DOCUMENT TEXT:
BEGIN

Kafka is one of the most popular messaging technologies because it is ideal for handling large amounts of homogeneous messages, and it is the right choice for instances with high throughput. An additional part of its appeal is that it pairs well with big data systems such a Elasticsearch and Hadoop.

Kafka for Event Sourcing

Because Kafka supports the collection of large amounts of log data, it can be a crucial component of any event management system, including SIEM (Security Information Event Management).

Kafka for Commit Logs

Kafka can act as a pseudo-commit-log, using it for the replication of data between nodes and for restoring data on failed nodes. For instance, if you are tracking device data for Internet of Things (IoT) sensors and discover an issue with your database not storing all data, then you can replay data to replace the missing information in the database.

Kafka for Tracking Website Activity 

Because website activity creates large amounts of data, with many messages generated for each individual user page view and activity on the page, Kafka is integral to ensuring that data is sent to and received by the relevant database(s).

How different industries solve their use cases with Kafka.

END

ASSIGNED TASK 1: Name each section heading in the Kafka passage that begins with "Kafka for".
ASSIGNED TASK 2: Reproduce the Kafka passage word for word, everything from "Because Kafka supports" down to "in the database.".
The entries that come next are separate material unrelated to the Kafka passage.

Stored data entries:
BEGIN

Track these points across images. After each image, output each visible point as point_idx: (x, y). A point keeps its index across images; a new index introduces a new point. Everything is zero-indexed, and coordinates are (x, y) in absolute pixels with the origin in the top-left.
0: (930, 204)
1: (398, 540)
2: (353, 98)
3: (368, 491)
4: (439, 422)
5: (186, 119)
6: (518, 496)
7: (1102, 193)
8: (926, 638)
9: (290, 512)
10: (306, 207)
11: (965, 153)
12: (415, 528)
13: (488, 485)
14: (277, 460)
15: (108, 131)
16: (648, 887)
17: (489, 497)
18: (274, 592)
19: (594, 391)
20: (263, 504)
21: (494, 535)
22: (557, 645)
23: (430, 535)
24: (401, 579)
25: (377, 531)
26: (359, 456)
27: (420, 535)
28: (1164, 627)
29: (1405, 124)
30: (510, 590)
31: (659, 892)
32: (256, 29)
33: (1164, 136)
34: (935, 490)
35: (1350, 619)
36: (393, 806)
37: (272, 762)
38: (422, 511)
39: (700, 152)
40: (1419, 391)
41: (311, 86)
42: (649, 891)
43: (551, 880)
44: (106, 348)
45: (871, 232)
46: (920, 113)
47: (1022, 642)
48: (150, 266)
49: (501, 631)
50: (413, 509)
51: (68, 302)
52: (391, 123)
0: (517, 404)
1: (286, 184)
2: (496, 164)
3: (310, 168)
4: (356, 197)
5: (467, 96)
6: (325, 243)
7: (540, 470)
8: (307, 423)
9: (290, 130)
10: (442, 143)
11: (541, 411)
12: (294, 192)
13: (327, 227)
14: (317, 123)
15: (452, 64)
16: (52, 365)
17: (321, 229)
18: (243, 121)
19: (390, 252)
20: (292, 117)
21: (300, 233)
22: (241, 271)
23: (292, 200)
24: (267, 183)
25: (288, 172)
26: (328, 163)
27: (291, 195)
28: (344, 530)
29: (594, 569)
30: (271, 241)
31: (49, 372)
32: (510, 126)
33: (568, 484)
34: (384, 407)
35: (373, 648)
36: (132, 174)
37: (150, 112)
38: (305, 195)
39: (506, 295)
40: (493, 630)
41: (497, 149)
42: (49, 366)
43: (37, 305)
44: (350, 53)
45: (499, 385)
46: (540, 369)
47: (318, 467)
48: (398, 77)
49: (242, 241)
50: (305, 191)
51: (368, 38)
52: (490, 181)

END
BEGIN

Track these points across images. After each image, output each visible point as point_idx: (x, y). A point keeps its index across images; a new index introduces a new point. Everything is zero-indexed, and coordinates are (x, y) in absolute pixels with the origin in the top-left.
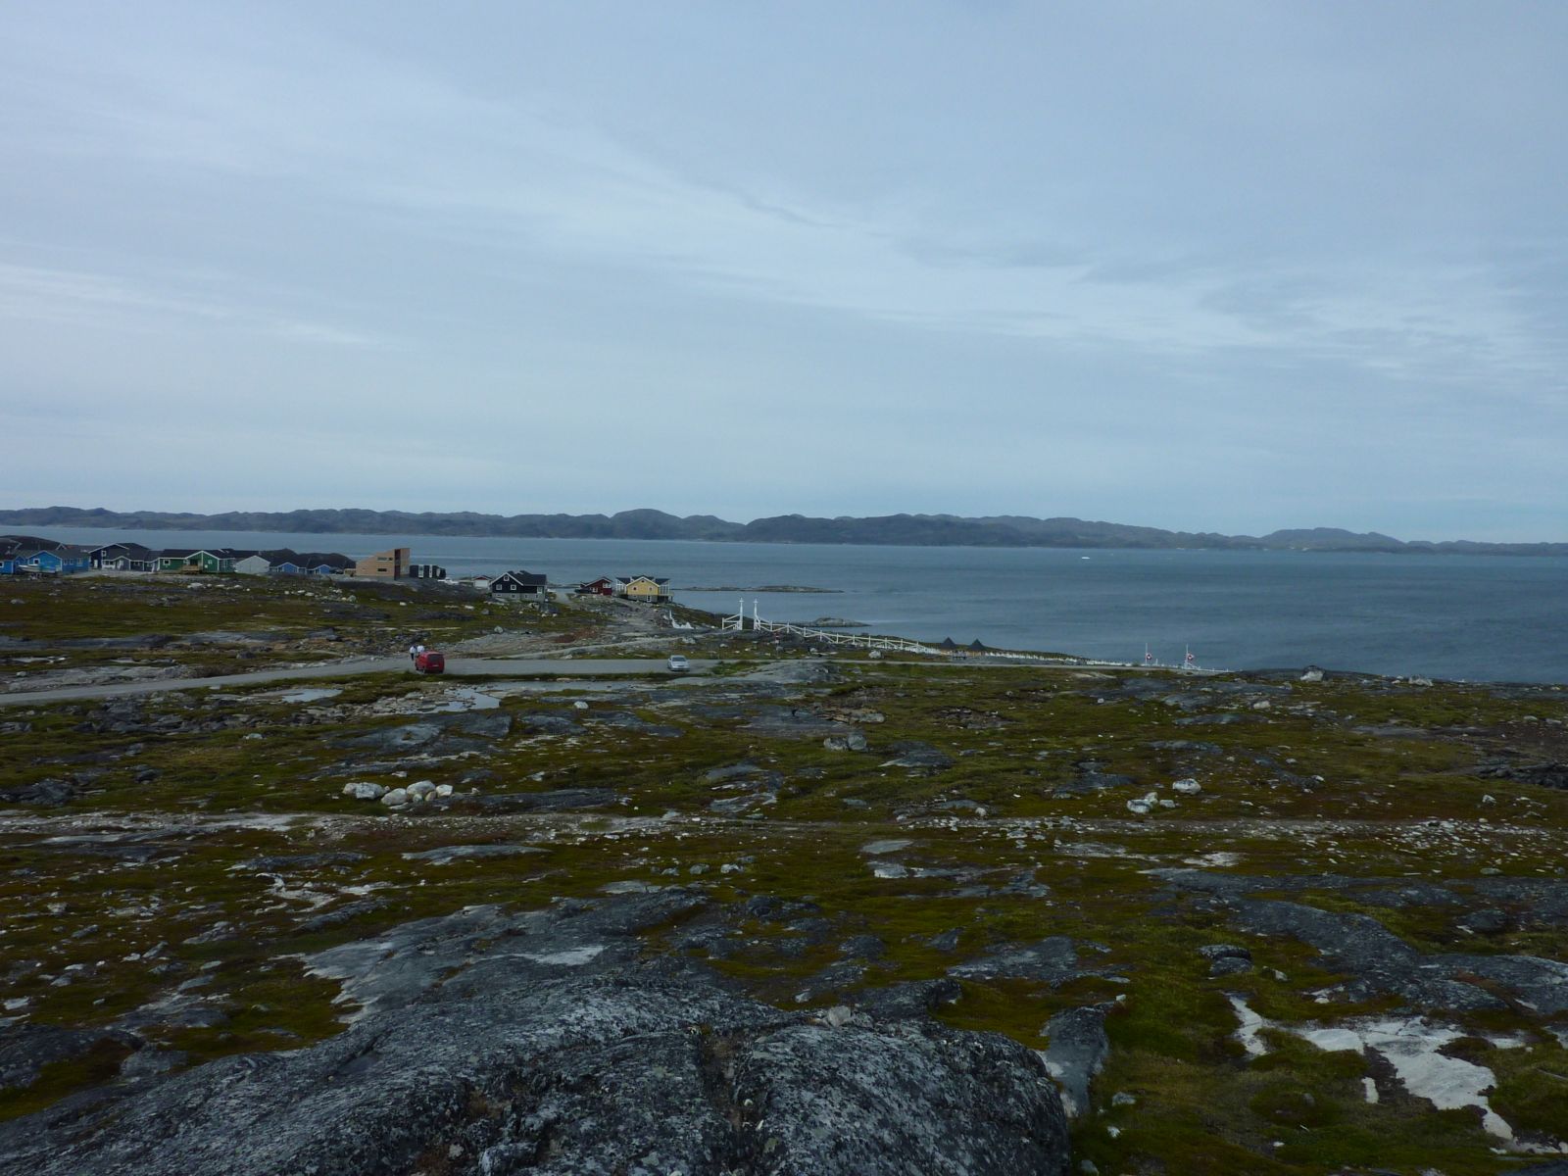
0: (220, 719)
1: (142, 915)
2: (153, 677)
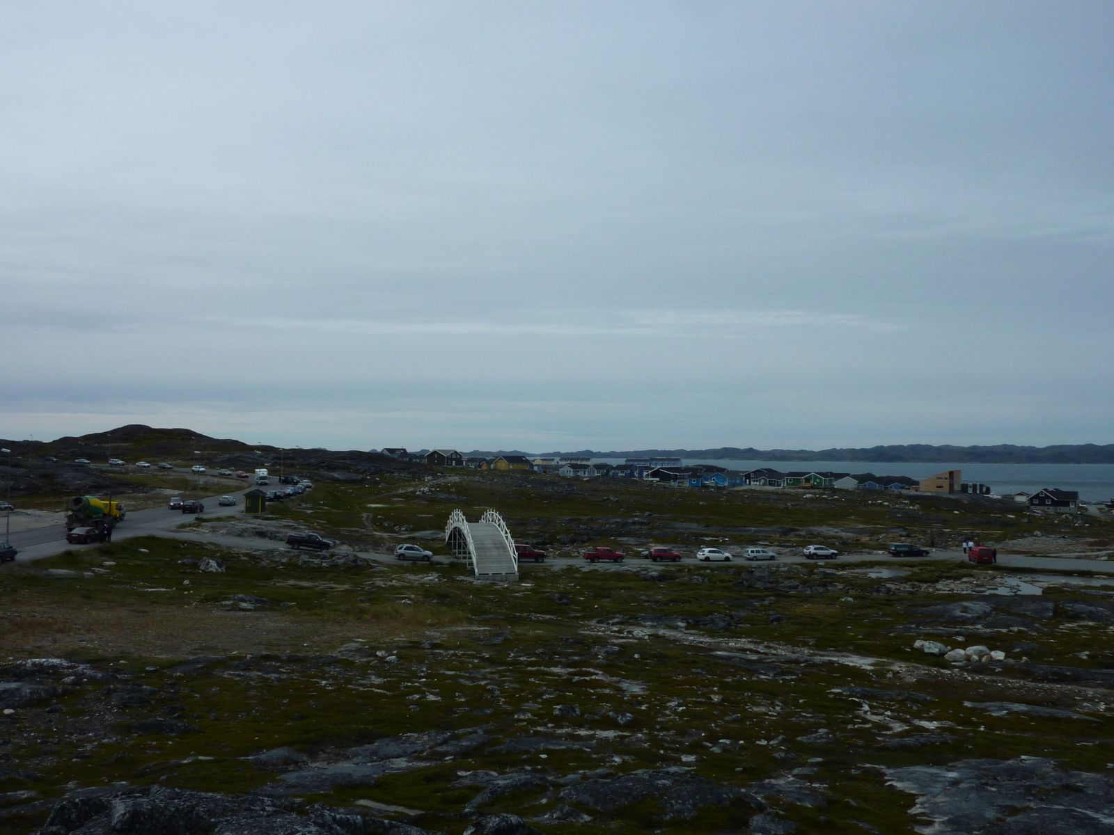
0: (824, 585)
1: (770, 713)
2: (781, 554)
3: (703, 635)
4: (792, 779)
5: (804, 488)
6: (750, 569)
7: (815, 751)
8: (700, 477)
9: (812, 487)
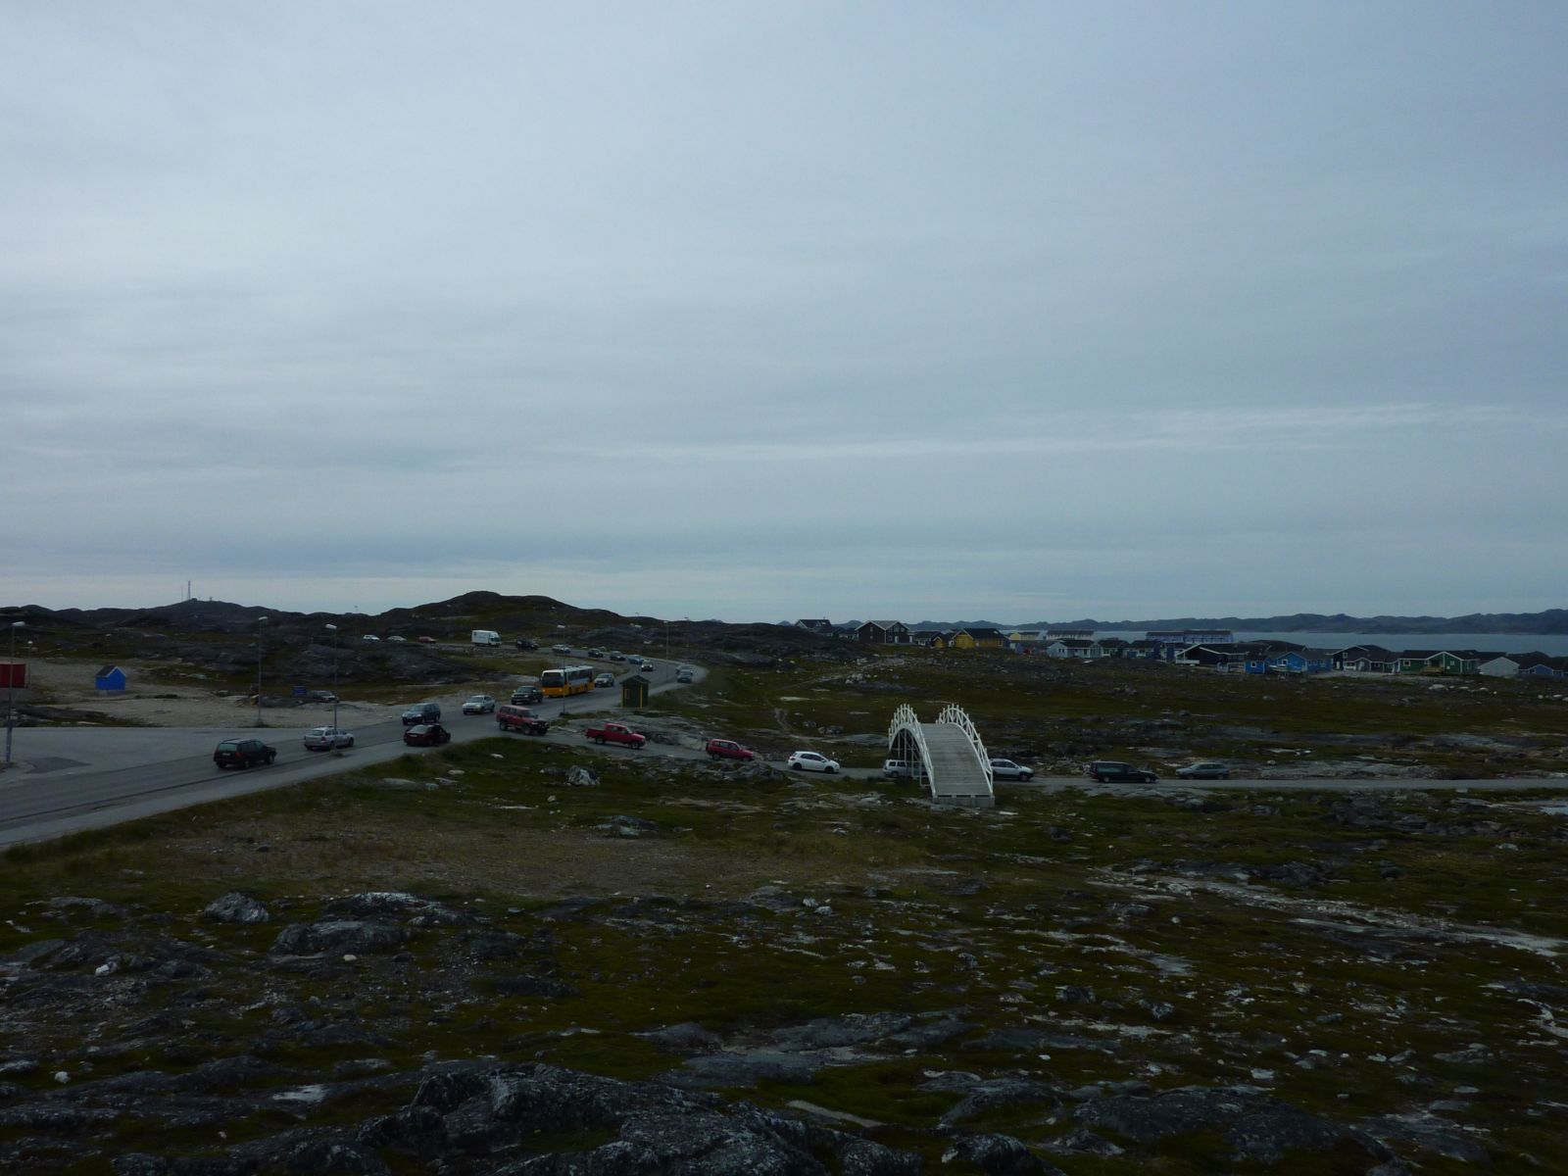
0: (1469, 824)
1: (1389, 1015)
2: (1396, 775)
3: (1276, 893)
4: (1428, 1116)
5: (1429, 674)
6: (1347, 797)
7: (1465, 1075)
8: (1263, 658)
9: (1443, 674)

END
BEGIN

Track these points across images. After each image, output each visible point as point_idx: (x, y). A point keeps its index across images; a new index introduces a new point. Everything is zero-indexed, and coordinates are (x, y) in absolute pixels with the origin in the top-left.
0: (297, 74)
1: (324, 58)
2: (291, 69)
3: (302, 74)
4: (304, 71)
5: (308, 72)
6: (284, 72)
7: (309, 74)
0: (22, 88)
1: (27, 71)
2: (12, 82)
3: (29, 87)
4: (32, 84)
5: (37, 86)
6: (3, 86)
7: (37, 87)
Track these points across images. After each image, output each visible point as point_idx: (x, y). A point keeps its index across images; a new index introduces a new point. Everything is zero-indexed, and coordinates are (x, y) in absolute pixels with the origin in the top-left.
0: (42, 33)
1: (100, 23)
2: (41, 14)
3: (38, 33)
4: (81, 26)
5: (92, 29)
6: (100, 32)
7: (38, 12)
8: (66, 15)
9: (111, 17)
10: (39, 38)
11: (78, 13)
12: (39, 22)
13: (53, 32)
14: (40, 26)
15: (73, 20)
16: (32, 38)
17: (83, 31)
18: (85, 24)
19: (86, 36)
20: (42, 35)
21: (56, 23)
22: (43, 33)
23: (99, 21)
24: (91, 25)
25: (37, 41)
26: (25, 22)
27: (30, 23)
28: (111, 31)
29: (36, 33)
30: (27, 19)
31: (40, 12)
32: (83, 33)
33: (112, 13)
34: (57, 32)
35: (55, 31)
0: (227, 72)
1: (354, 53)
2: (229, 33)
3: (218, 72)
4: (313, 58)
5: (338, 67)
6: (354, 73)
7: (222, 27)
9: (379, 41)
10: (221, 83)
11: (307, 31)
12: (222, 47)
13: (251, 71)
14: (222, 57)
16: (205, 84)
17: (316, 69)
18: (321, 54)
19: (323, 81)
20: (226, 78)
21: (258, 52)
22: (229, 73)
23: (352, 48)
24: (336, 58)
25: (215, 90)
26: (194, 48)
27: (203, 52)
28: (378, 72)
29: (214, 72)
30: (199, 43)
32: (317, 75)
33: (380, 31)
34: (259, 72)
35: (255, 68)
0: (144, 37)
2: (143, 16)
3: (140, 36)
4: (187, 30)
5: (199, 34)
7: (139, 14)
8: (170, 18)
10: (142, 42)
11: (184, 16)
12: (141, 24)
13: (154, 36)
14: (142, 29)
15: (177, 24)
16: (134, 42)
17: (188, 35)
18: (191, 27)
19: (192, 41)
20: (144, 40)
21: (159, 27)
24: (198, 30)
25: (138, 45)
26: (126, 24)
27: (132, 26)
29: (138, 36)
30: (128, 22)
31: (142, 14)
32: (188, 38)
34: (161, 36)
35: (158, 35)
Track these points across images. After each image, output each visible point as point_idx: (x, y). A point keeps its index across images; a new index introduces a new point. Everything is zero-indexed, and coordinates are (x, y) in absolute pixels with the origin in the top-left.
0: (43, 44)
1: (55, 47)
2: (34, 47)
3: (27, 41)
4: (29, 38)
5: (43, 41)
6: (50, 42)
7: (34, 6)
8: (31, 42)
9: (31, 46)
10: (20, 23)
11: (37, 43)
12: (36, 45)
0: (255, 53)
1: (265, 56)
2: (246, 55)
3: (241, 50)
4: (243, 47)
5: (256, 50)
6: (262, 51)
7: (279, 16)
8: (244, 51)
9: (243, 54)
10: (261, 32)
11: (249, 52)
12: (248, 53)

END

WRITTEN REPLY 1:
Kafka for Event Sourcing
Kafka for Commit Logs
Kafka for Tracking Website Activity

WRITTEN REPLY 2:
Because Kafka supports the collection of large amounts of log data, it can be a crucial component of any event management system, including SIEM (Security Information Event Management).

Kafka for Commit Logs

Kafka can act as a pseudo-commit-log, using it for the replication of data between nodes and for restoring data on failed nodes. For instance, if you are tracking device data for Internet of Things (IoT) sensors and discover an issue with your database not storing all data, then you can replay data to replace the missing information in the database.